What Causes The Sun To Be Red?

When smoke is thick, it can cause brilliant red sunsets and sunrises. Small smoke particles scatter blue light. So, as the sun sets and its rays pass through the smoke plume, all the blue lights are scattered out of the path between the setting sun and your eyes, leaving only the red and orange colors. This results in the sun having a bright red color.

Another possible reason for the Sun being red during a sunset or sunrise is that During sunrise and sunset, light has to travel longer distances to reach the observer. Loss of energy due to scattering is more for high-frequency waves. Longer wavelength wave has minimum loss due to scattering and can travel long distances. Red color has a longer wavelength, and its intensity reaches the observer is more compared to other colors. Hence the sun appears red during sunrise and sunset.

Light is a form of electromagnetic energy that does not need matter to propagate. We can characterize this energy by its wavelength, which is the distance along a wave from one crest to another. Our eyes are sensitive to light with wavelengths between approximately 0.4 to 0.7 microns. Blue colors have shorter wavelengths, while red colors have longer ones.

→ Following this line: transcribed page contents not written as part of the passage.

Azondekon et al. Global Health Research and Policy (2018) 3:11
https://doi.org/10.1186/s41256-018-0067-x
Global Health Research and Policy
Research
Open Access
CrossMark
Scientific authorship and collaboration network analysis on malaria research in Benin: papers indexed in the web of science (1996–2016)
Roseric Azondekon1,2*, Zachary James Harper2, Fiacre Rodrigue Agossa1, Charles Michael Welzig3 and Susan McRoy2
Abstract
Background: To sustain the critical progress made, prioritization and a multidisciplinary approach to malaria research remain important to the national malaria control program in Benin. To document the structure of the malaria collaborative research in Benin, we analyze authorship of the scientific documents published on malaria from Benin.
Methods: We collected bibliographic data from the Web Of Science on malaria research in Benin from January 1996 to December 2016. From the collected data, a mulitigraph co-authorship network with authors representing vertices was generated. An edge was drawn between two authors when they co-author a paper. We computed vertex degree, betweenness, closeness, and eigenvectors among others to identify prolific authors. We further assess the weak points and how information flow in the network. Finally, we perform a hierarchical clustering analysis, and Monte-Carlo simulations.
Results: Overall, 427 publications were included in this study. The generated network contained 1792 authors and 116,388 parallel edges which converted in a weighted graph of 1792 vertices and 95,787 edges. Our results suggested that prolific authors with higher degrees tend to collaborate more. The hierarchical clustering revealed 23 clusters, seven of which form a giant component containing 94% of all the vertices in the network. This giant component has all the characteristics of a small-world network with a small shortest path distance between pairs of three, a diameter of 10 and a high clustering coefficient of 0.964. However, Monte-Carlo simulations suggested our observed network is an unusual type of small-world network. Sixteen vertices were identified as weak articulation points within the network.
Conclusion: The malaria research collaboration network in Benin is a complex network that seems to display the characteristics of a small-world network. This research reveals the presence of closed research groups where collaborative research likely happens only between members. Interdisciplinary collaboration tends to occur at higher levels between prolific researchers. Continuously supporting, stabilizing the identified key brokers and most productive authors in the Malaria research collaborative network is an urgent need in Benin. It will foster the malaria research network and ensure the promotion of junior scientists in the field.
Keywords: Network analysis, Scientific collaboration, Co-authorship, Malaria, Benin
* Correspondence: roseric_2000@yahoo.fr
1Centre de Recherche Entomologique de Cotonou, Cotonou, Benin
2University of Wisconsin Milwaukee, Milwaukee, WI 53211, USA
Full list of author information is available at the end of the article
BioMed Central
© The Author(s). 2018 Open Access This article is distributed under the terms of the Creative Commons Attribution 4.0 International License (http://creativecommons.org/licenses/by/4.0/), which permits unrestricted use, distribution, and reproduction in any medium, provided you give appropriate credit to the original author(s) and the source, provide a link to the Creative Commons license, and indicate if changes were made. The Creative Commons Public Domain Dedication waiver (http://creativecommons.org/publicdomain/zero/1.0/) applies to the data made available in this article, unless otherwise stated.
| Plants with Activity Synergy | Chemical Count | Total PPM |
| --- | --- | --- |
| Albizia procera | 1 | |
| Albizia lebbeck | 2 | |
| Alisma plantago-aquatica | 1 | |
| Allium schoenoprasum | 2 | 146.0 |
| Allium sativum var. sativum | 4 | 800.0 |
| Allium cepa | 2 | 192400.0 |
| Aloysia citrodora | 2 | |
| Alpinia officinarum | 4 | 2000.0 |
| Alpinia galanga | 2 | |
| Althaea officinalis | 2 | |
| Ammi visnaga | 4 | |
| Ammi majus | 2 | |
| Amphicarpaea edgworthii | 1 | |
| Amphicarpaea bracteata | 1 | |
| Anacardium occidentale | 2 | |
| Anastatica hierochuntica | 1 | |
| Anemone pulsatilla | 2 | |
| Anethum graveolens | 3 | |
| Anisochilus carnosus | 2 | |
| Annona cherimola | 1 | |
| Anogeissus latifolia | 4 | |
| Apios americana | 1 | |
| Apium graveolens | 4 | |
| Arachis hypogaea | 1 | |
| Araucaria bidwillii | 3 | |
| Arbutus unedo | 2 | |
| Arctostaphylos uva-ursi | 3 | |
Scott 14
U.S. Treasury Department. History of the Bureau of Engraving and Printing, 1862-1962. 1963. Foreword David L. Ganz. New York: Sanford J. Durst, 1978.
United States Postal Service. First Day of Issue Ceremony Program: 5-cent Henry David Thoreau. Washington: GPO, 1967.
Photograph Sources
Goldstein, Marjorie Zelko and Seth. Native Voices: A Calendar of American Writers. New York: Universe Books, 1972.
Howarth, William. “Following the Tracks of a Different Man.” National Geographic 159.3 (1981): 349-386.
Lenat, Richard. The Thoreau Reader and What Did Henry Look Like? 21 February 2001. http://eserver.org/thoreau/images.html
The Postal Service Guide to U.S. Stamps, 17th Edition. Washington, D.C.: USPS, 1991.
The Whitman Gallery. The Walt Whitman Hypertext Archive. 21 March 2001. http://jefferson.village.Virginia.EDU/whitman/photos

When light interacts with particles suspended in air, it can be scattered or absorbed. The energy that is scattered causes a change in the direction of the light path. The amount of light that is being scattered is a function of the size of the particle relative to the wavelength of the light falling on the particle. While all colors are scattered by air molecules, violet and blue are scattered most. The sky looks blue, not violet, because our eyes are more sensitive to blue light.